[Your task] Please copy the lines starting with the line with "genus: Camptogramma" and going on through the line with "order: Lycopodiales", substituting "division" for "phylum" and keeping everything else the same.

[Collected data]
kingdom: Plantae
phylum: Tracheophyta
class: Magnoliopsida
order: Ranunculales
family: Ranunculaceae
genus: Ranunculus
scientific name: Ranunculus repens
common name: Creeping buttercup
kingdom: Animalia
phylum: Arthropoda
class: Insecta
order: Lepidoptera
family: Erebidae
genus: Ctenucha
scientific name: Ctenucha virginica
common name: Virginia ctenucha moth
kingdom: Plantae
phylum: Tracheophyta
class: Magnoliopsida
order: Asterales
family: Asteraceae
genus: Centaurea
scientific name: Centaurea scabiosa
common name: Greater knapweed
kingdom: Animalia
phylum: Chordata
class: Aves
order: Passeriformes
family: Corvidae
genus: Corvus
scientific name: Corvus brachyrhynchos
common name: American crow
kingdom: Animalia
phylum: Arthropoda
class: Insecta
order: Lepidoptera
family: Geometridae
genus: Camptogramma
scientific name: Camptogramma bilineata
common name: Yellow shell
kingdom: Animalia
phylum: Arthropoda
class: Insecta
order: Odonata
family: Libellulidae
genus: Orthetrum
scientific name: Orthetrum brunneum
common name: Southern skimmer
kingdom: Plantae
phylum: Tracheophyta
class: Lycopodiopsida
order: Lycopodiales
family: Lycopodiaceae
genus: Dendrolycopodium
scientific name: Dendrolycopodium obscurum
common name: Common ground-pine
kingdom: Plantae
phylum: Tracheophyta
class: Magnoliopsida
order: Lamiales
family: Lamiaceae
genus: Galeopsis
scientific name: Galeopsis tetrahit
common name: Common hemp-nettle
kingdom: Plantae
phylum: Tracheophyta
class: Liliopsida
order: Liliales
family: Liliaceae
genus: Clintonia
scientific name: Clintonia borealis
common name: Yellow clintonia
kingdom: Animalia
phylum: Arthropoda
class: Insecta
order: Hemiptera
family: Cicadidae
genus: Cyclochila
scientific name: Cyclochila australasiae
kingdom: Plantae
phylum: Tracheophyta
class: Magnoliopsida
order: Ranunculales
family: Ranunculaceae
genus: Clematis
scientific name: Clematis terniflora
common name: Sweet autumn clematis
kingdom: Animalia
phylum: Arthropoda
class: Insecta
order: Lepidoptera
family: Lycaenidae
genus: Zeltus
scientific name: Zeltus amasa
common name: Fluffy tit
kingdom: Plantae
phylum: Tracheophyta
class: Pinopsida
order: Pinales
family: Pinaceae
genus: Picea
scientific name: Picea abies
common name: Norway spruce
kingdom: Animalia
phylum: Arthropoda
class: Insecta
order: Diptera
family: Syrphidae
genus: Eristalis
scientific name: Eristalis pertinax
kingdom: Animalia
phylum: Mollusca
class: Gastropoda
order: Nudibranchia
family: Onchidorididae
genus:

[Written response]
genus: Camptogramma
scientific name: Camptogramma bilineata
common name: Yellow shell
kingdom: Animalia
division: Arthropoda
class: Insecta
order: Odonata
family: Libellulidae
genus: Orthetrum
scientific name: Orthetrum brunneum
common name: Southern skimmer
kingdom: Plantae
division: Tracheophyta
class: Lycopodiopsida
order: Lycopodiales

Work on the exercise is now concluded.